THE TASK:
Your output should be each line from the material below that has the word "Technologien".

EXERCISE MATERIALS:
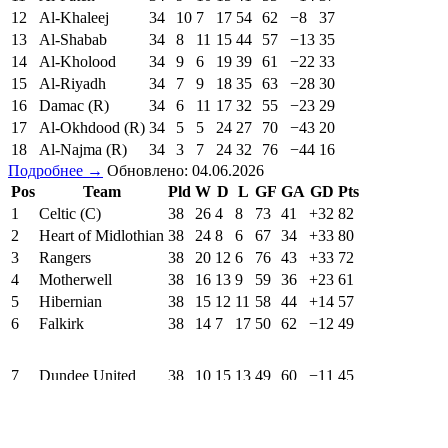
12
Al-Khaleej
34
10
7
17
54
62
−8
37
13
Al-Shabab
34
8
11
15
44
57
−13
35
14
Al-Kholood
34
9
6
19
39
61
−22
33
15
Al-Riyadh
34
7
9
18
35
63
−28
30
16
Damac (R)
34
6
11
17
32
55
−23
29
17
Al-Okhdood (R)
34
5
5
24
27
70
−43
20
18
Al-Najma (R)
34
3
7
24
32
76
−44
16
Подробнее →
Обновлено: 04.06.2026
Pos
Team
Pld
W
D
L
GF
GA
GD
Pts
1
Celtic (C)
38
26
4
8
73
41
+32
82
2
Heart of Midlothian
38
24
8
6
67
34
+33
80
3
Rangers
38
20
12
6
76
43
+33
72
4
Motherwell
38
16
13
9
59
36
+23
61
5
Hibernian
38
15
12
11
58
44
+14
57
6
Falkirk
38
14
7
17
50
62
−12
49
7
Dundee United
38
10
15
13
49
60
−11
45
8
Dundee
38
11
9
18
42
61
−19
42
9
Aberdeen
38
11
7
20
40
55
−15
40
10
Kilmarnock
38
10
10
18
50
68
−18
40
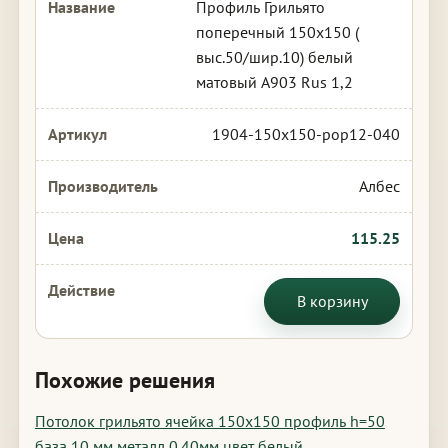
Профиль Грильято
поперечный 150х150 (
выс.50/шир.10) белый
матовый А903 Rus 1,2
1904-150x150-pop12-040
Албес
115.25
В корзину
Похожие решения
Потолок грильято ячейка 150х150 профиль h=50
база 10 мм металл 0.40мм цвет белый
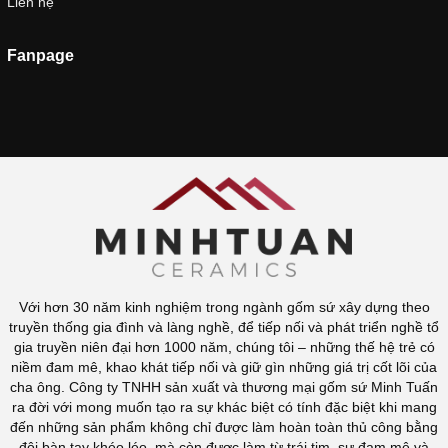
Liên hệ
Fanpage
Với hơn 30 năm kinh nghiệm trong ngành gốm sứ xây dựng theo
truyền thống gia đình và làng nghề, để tiếp nối và phát triển nghề tổ
gia truyền niên đại hơn 1000 năm, chúng tôi – những thế hệ trẻ có
niềm đam mê, khao khát tiếp nối và giữ gìn những giá trị cốt lõi của
cha ông. Công ty TNHH sản xuất và thương mại gốm sứ Minh Tuấn
ra đời với mong muốn tạo ra sự khác biệt có tính đặc biệt khi mang
đến những sản phẩm không chỉ được làm hoàn toàn thủ công bằng
đôi bàn tay khéo léo, mà còn được làm từ trái tim, sự đam mê và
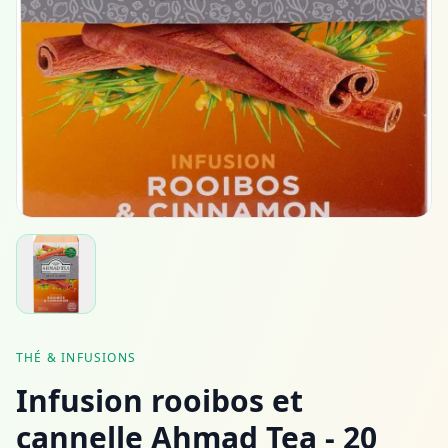
THÉ & INFUSIONS
Infusion rooibos et
cannelle Ahmad Tea - 20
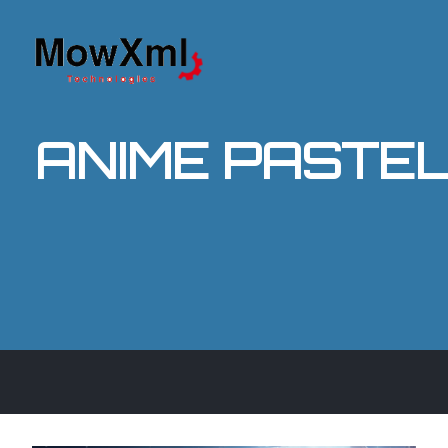
ANIME PASTEL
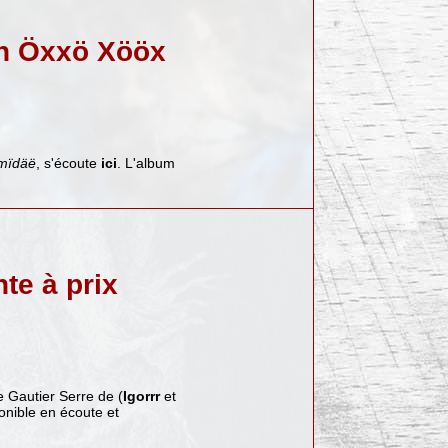
in Öxxö Xööx
mïdäë
, s'écoute
ici
. L'album
te à prix
e Gautier Serre de (
Igorrr
et
ponible en écoute et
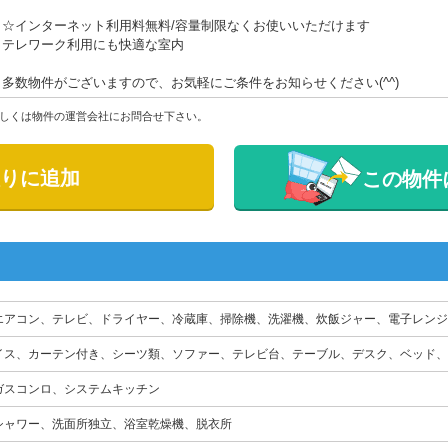
☆インターネット利用料無料/容量制限なくお使いいただけます
テレワーク利用にも快適な室内
多数物件がございますので、お気軽にご条件をお知らせください(^^)
しくは物件の運営会社にお問合せ下さい。
りに追加
この物件
エアコン、テレビ、ドライヤー、冷蔵庫、掃除機、洗濯機、炊飯ジャー、電子レンジ
イス、カーテン付き、シーツ類、ソファー、テレビ台、テーブル、デスク、ベッド、
ガスコンロ、システムキッチン
シャワー、洗面所独立、浴室乾燥機、脱衣所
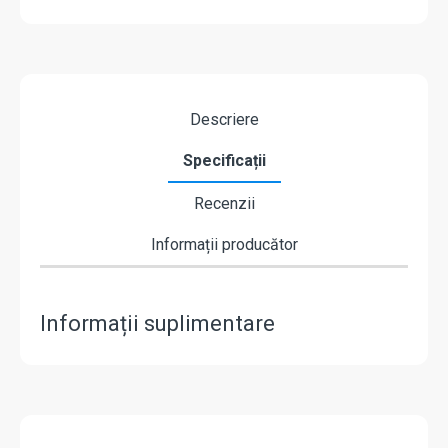
Descriere
Specificații
Recenzii
Informații producător
Informații suplimentare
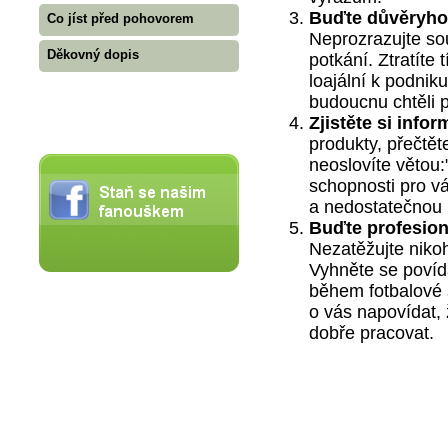
Buďte důvěryho
Co jíst před pohovorem
Neprozrazujte so
Děkovný dopis
potkání. Ztratíte
loajální k podnik
budoucnu chtěli 
Zjistěte si info
produkty, přečtět
neoslovíte větou:
schopnosti pro v
a nedostatečnou 
Buďte profesion
Nezatěžujte nik
Vyhněte se povídán
během fotbalové
o vás napovídat,
dobře pracovat.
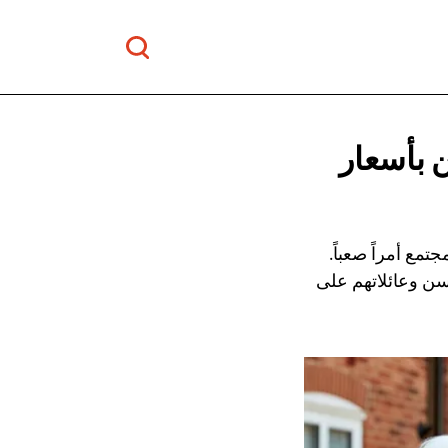
ن
بأسعار
تمع أمراً صعباً.
لسن وعائلاتهم على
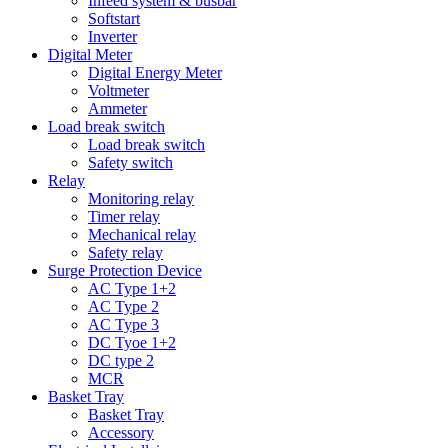
Infeed system & busbar
Softstart
Inverter
Digital Meter
Digital Energy Meter
Voltmeter
Ammeter
Load break switch
Load break switch
Safety switch
Relay
Monitoring relay
Timer relay
Mechanical relay
Safety relay
Surge Protection Device
AC Type 1+2
AC Type 2
AC Type 3
DC Tyoe 1+2
DC type 2
MCR
Basket Tray
Basket Tray
Accessory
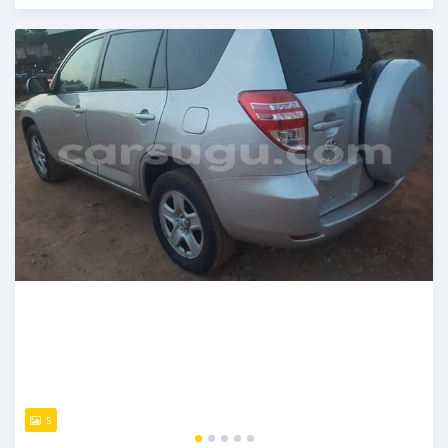
Publié il y a presque 6 ans
5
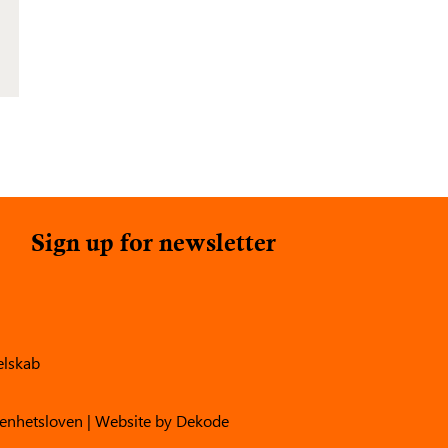
Sign up for newsletter
elskab
enhetsloven
| Website by
Dekode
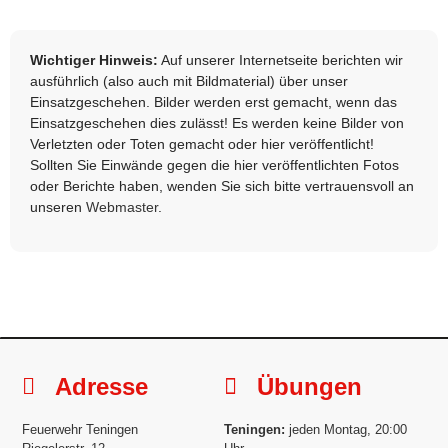
Wichtiger Hinweis:
Auf unserer Internetseite berichten wir
ausführlich (also auch mit Bildmaterial) über unser
Einsatzgeschehen. Bilder werden erst gemacht, wenn das
Einsatzgeschehen dies zulässt! Es werden keine Bilder von
Verletzten oder Toten gemacht oder hier veröffentlicht!
Sollten Sie Einwände gegen die hier veröffentlichten Fotos
oder Berichte haben, wenden Sie sich bitte vertrauensvoll an
unseren
Webmaster
.
Adresse
Übungen
Feuerwehr Teningen
Teningen:
jeden Montag, 20:00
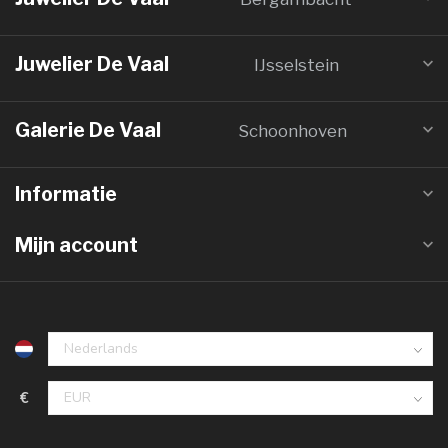
Juwelier De Vaal
IJsselstein
Galerie De Vaal
Schoonhoven
Informatie
Mijn account
€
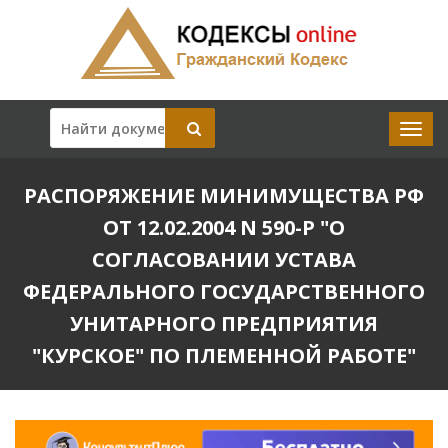
РАСПОРЯЖЕНИЕ МИНИМУЩЕСТВА РФ
ОТ 12.02.2004 N 590-Р "О
СОГЛАСОВАНИИ УСТАВА
ФЕДЕРАЛЬНОГО ГОСУДАРСТВЕННОГО
УНИТАРНОГО ПРЕДПРИЯТИЯ
"КУРСКОЕ" ПО ПЛЕМЕННОЙ РАБОТЕ"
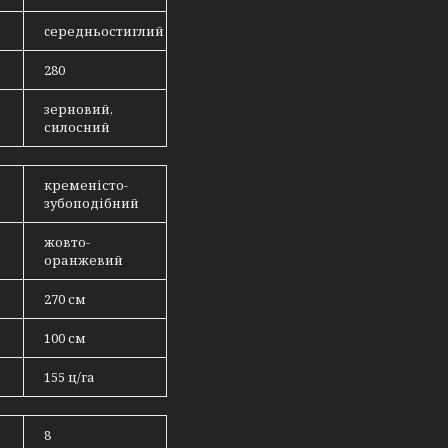
cередньостиглий
280
зерновий,
силосний
кременісто-
зубоподібний
жовто-
оранжевий
270 см
100 см
155 ц/га
8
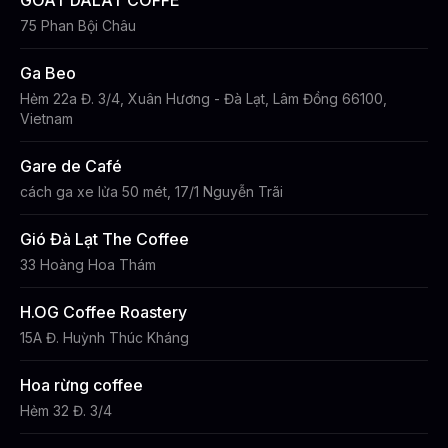
GOAT DALAT COFFE
75 Phan Bội Châu
Ga Beo
Hẻm 22a Đ. 3/4, Xuân Hương - Đà Lạt, Lâm Đồng 66100,
Vietnam
Gare de Café
cách ga xe lửa 50 mét, 17/1 Nguyễn Trãi
Gió Đà Lạt The Coffee
33 Hoàng Hoa Thám
H.OG Coffee Roastery
15A Đ. Huỳnh Thúc Kháng
Hoa rừng coffee
Hẻm 32 Đ. 3/4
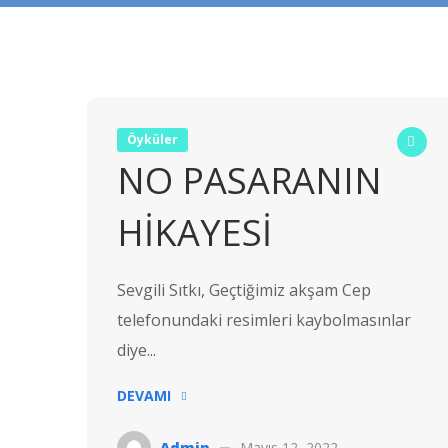
Öyküler
NO PASARANIN
HİKAYESİ
Sevgili Sıtkı, Geçtiğimiz akşam Cep
telefonundaki resimleri kaybolmasınlar
diye...
DEVAMI
Admin
Mayıs 12, 2022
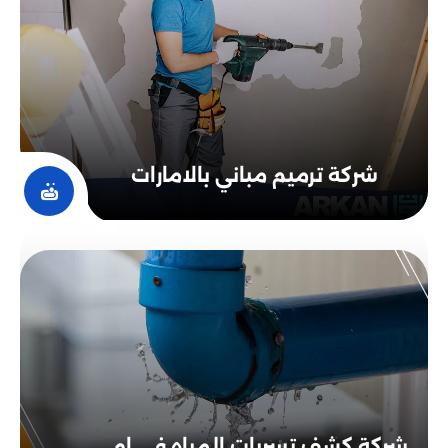
شركة ترميم مباني بالامارات
شركة كشف تسربات المياه في ام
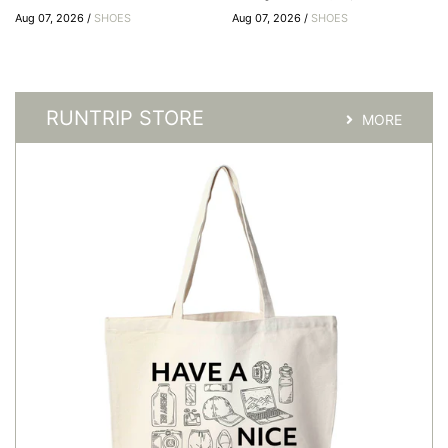
Aug 07, 2026 /
SHOES
Aug 07, 2026 /
SHOES
RUNTRIP STORE
MORE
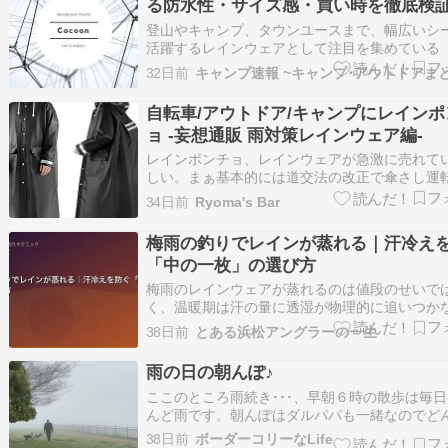
る防水性・サイズ感・買い時を徹底検
登山やキャンプ、タウンユースまで、幅広いシ
活躍するレインウェアとして注目を集めている
ンダンサージャケット」。ただ、実際のところ
32日前
キャンプ速報 ~キャンプ･アウトドアま
くらい防水性が高いの？」「サイズ感はどう？
うならどこがお得？」と、購入前に気になるポ
自転車/アウトドア/キャンプにレインポ
は尽きませんよね。 結論から言うと、こ…
ョ -妄想通販 雨対策レインウェア編-
レインポンチョ、レインウェアが急激に売れて
しい。まぁ基本的には道交法の改正で傘さし運
足して罰則及び罰金が設定されたからだと思う
34日前
Ryoma's Bar
ど、店頭販売では品切れ続出らしい。まだまだ
し、梅雨明けしても夕立ちや台風なども含めて
梅雨の釣りでレインが蒸れる｜汗冷え
は必要だから、調べてみた。足元近くまでカ…
「中の一枚」の選び方
梅雨のレインウェアが蒸れるのは値段のせいで
く、温暖期は汗の量に透湿が物理的に追いつか
造が原因です。買い替える前に、肌に当たる一
38日前
とある浜松アングラーの一生
から化繊速乾やメリノに変えるのが、汗冷えを
スパ最強の対策。換気と着替えのコツまで解説
雨の日の朝んぽ♪
す。
ここのところ雨続き･･･、早朝６時の散歩は毎
んど雨です。朝んぽはダルパパも一緒なのでど
凄い雨でも大抵は行きます。雨が降っている時
38日前
ボーダーコリーなLife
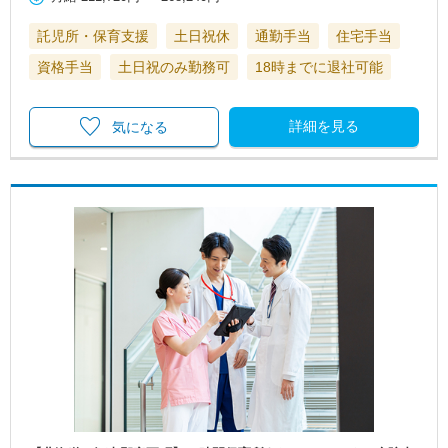
託児所・保育支援
土日祝休
通勤手当
住宅手当
資格手当
土日祝のみ勤務可
18時までに退社可能
詳細を見る
気になる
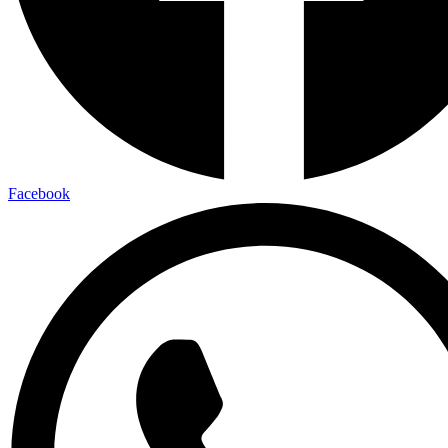
Facebook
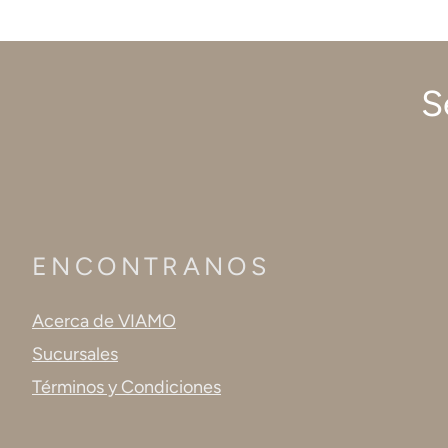
S
ENCONTRANOS
Acerca de VIAMO
Sucursales
Términos y Condiciones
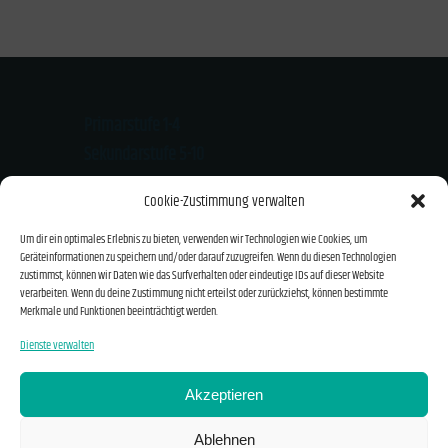
Primarstufe 1-4
Sekundarstufe 5-10
Kloster-Mondsee-Str. 20
Cookie-Zustimmung verwalten
94474 Vilshofen
Um dir ein optimales Erlebnis zu bieten, verwenden wir Technologien wie Cookies, um
Tel.: 08541/919626
Geräteinformationen zu speichern und/oder darauf zuzugreifen. Wenn du diesen Technologien
Email: info@montessori-vilshofen.de
zustimmst, können wir Daten wie das Surfverhalten oder eindeutige IDs auf dieser Website
verarbeiten. Wenn du deine Zustimmung nicht erteilst oder zurückziehst, können bestimmte
Merkmale und Funktionen beeinträchtigt werden.
Kontakt und Anfahrt
Dienste verwalten
Impressum
Akzeptieren
Datenschutzerklärung
Ablehnen
Cookie-Richtlinie (EU)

RESPONSE TO THIS EXERCISE:
Um dir ein optimales Erlebnis zu bieten, verwenden wir Technologien wie Cookies, um
Geräteinformationen zu speichern und/oder darauf zuzugreifen. Wenn du diesen Technologien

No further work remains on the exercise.